South Africa Co-Produces Power and Hydrocarbons from Coal

United States Patent Application: 0100022666

As seen, for one instance, in our recent report of:

Eastman Coal to Methanol and Electric Power | Research & Development | News; wherein is disclosed:

"US Patent Application 20060096298 - Method for Satisfying Variable Power Demand; 2006; Eastman Chemical Company; Abstract: A process for satisfying variable power demand and a method for maximizing the monetary value of a synthesis gas stream are disclosed. ... A process for intermittently producing electrical power and chemicals (from) a carbonaceous material. ... This invention relates to a process for the production of regularly varying amounts of electric power and chemicals from synthesis gas";

 

it is feasible to, in one integrated facility, depending on variable demand and circumstances, produce both electrical power and hydrocarbons, as specified by Eastman to include "Fischer-Tropsch products", "methanol", and, the substitute Diesel fuel "dimethyl ether"; via synthesis gas, from Coal.

The task -
Reproduce the passage on co-producing power and hydrocarbons from coal word for word, starting at "it is feasible" and ending at "gas, from Coal.".

Given data -
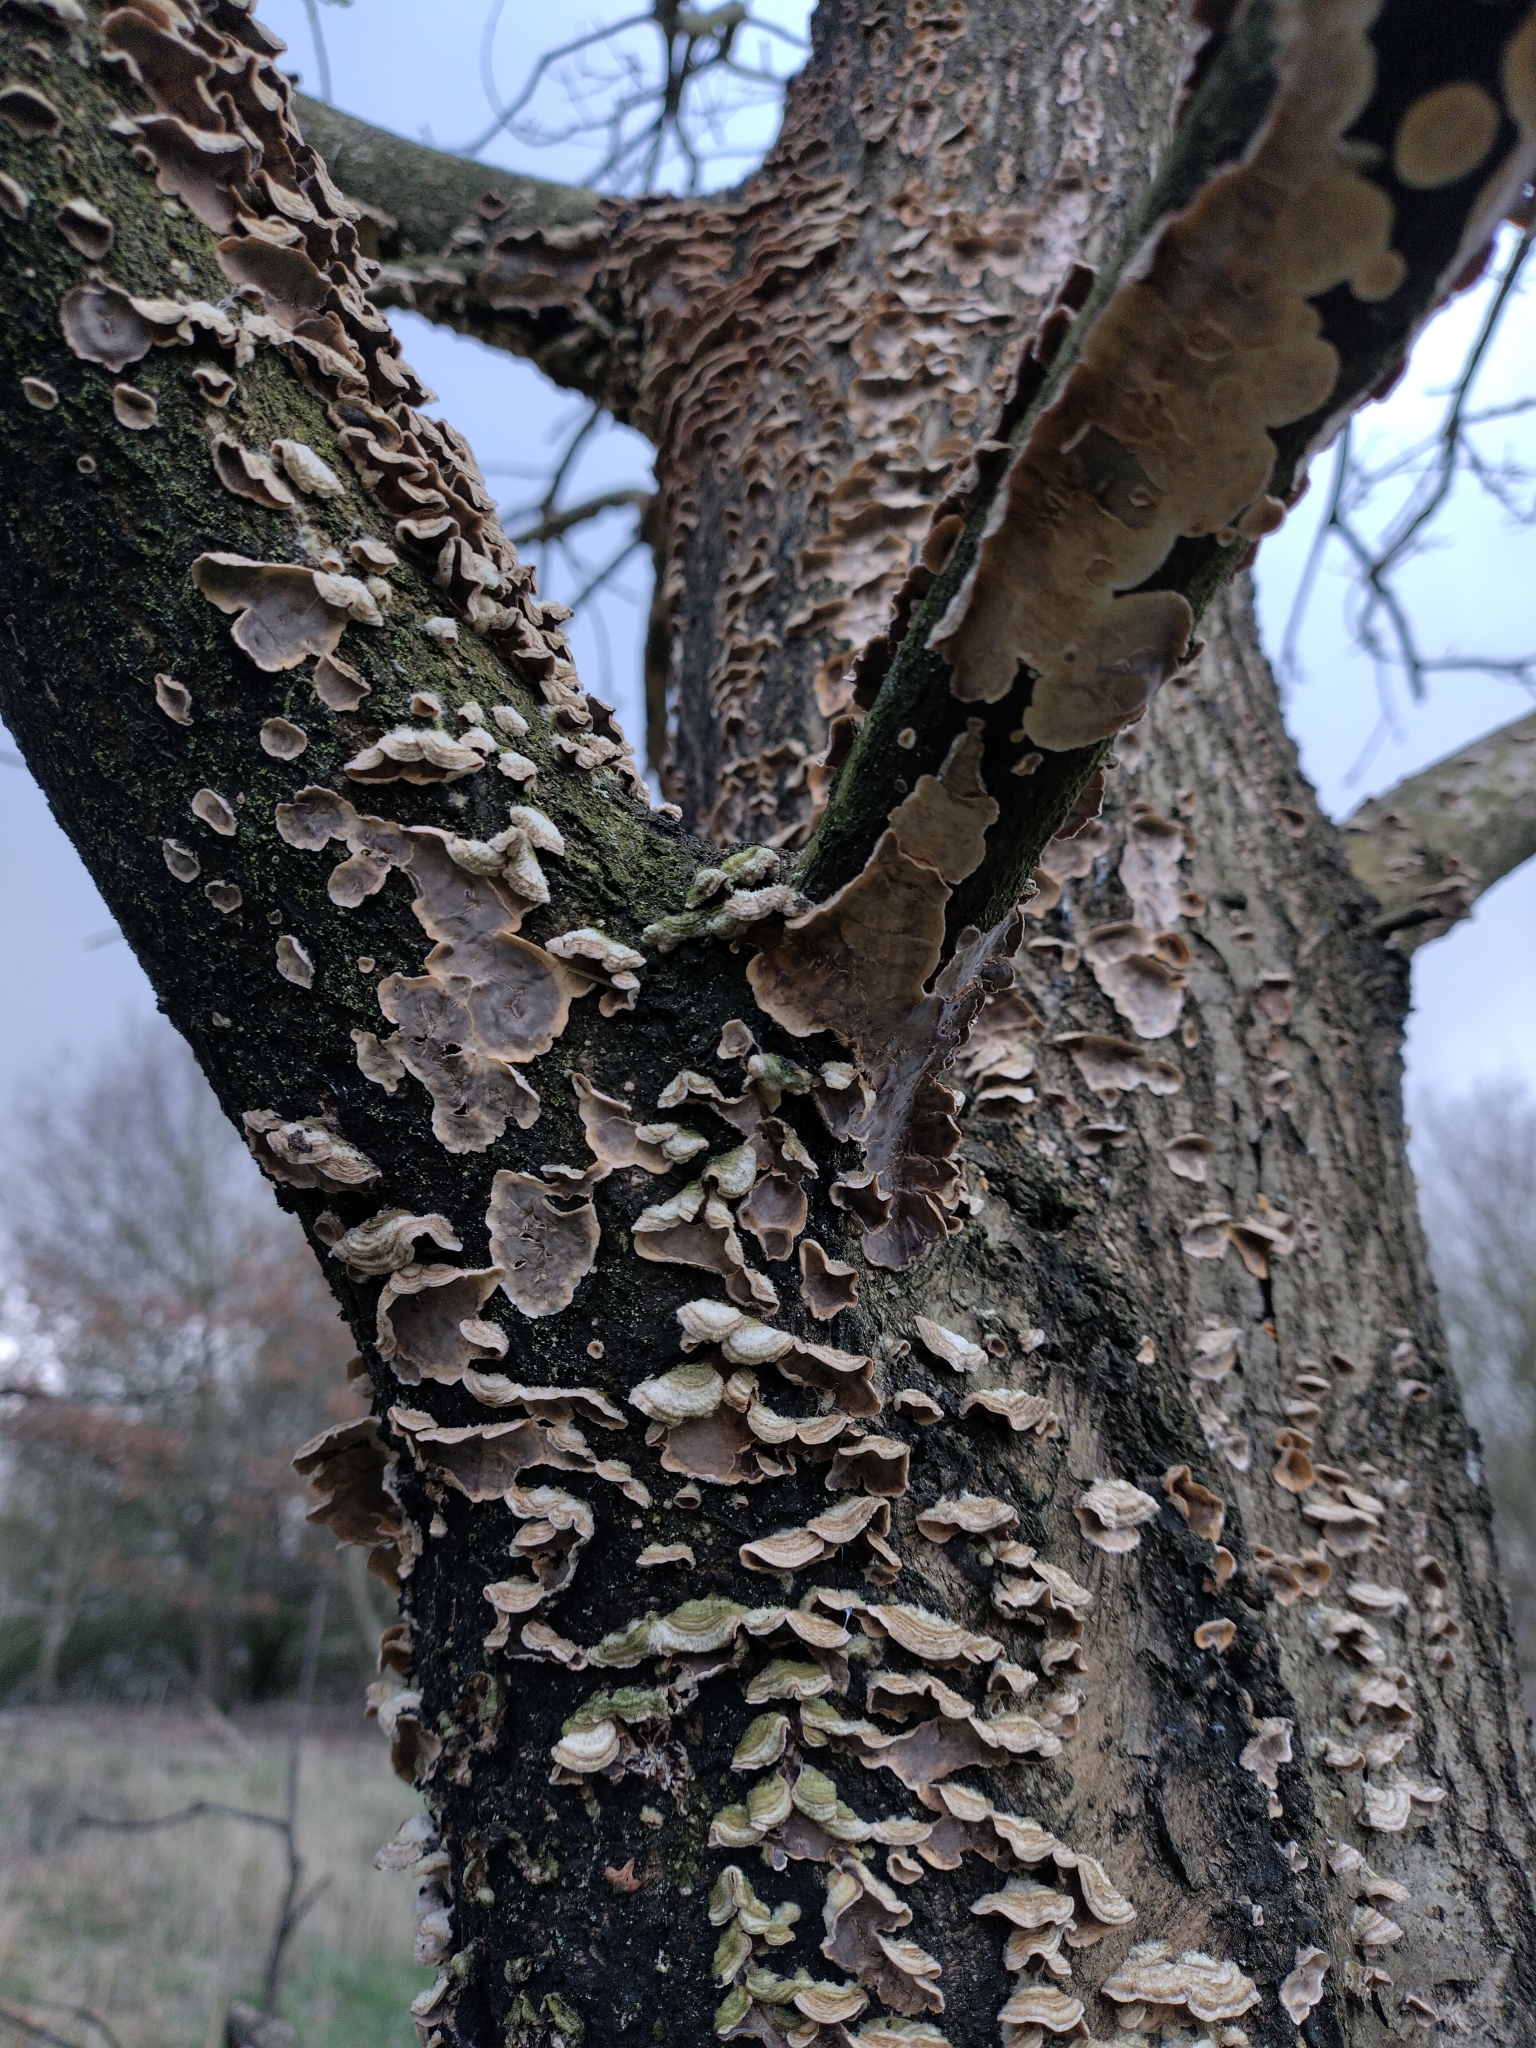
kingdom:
--
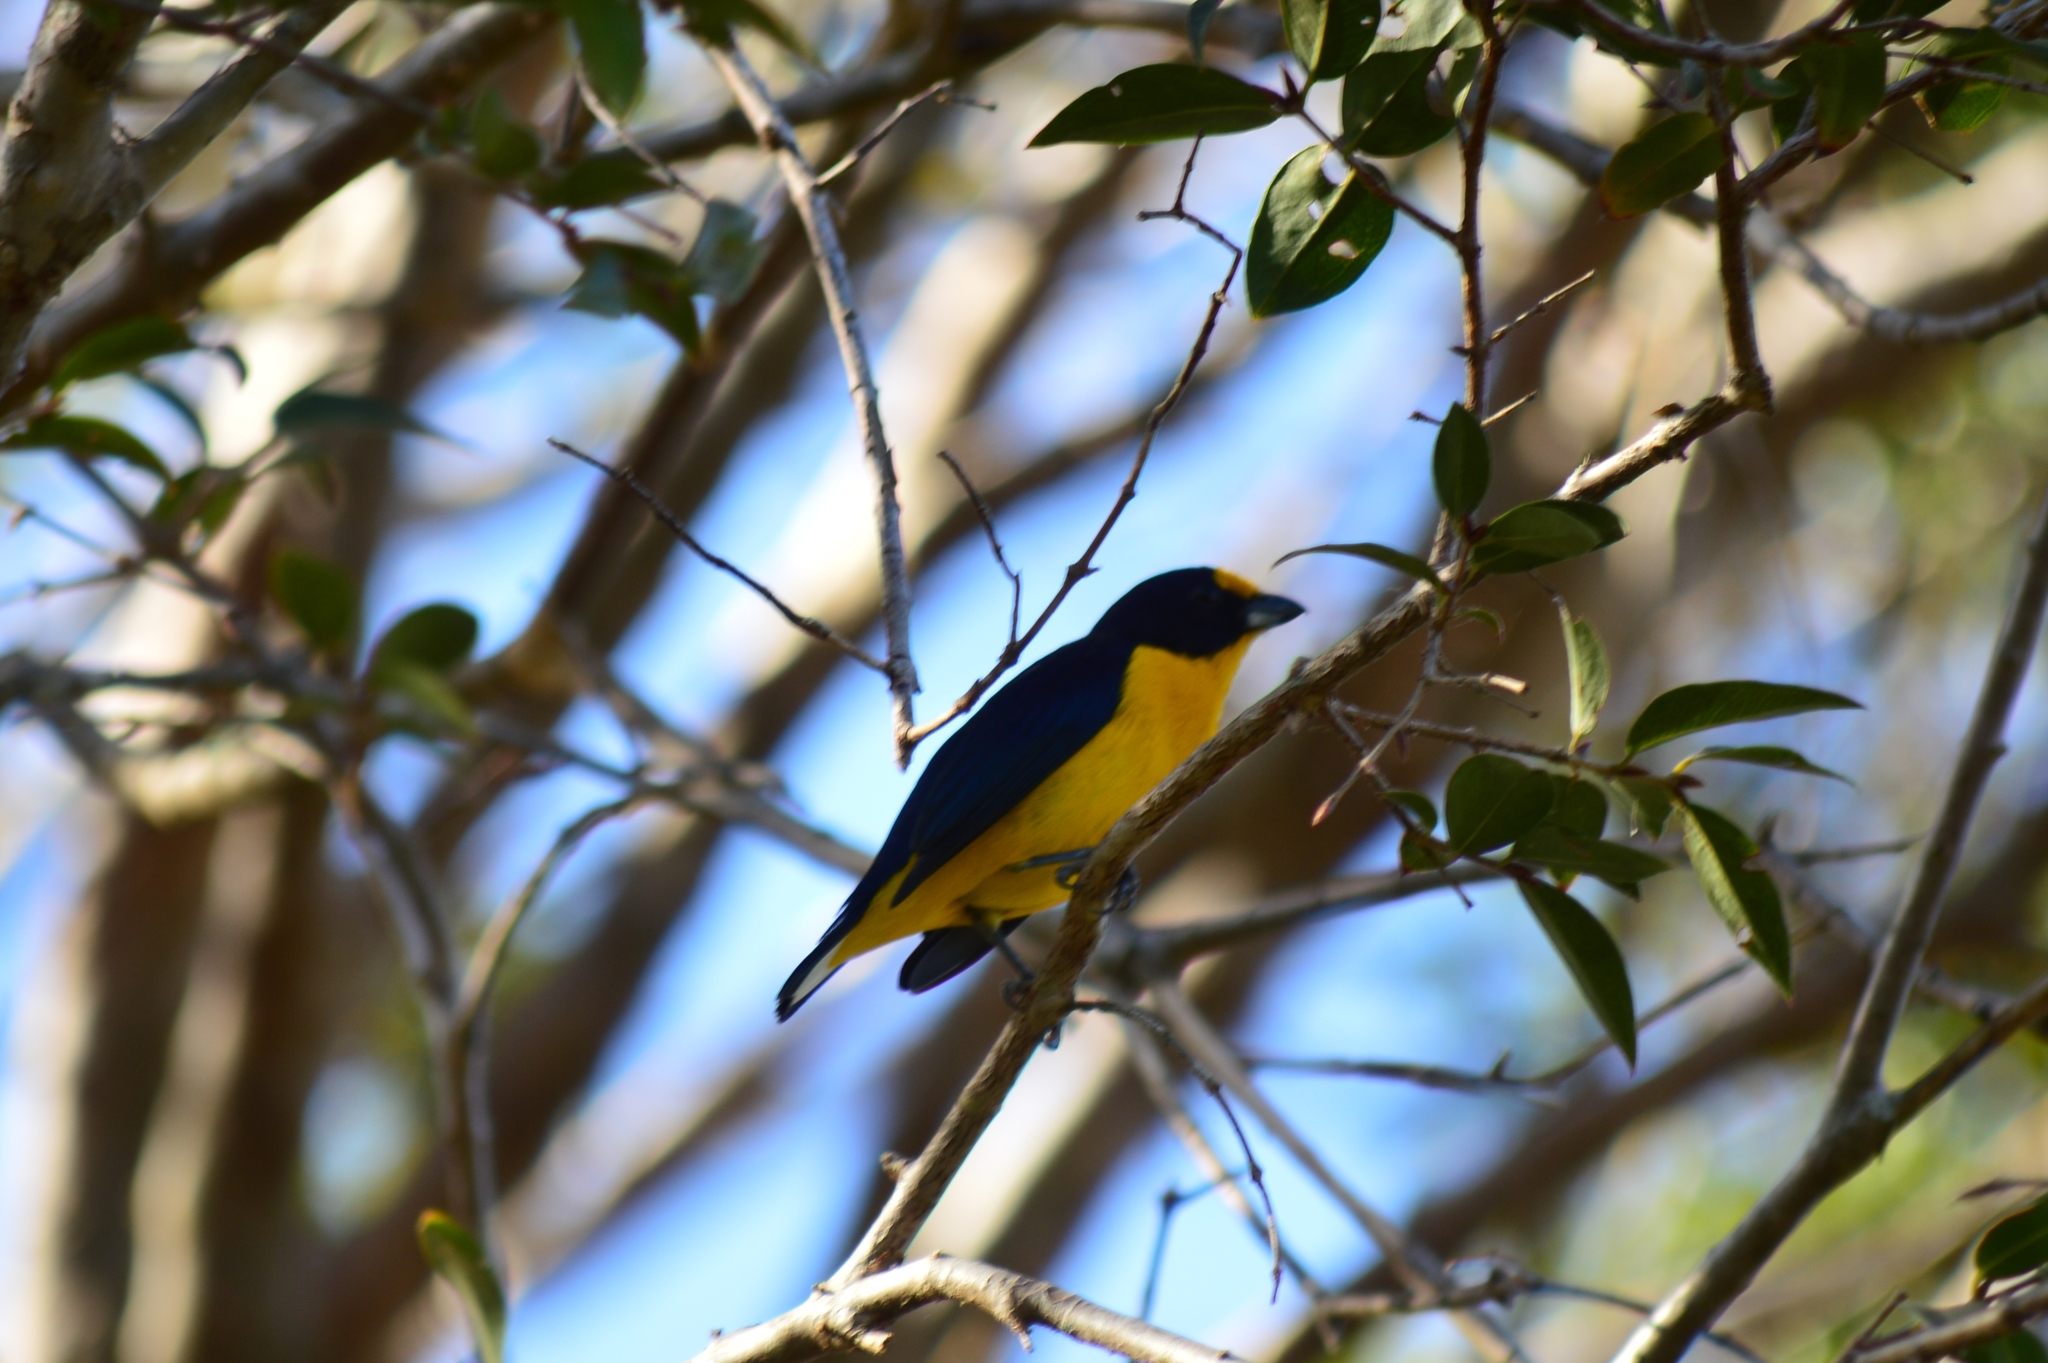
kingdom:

Answer below -
it is feasible to, in one integrated facility, depending on variable demand and circumstances, produce both electrical power and hydrocarbons, as specified by Eastman to include "Fischer-Tropsch products", "methanol", and, the substitute Diesel fuel "dimethyl ether"; via synthesis gas, from Coal.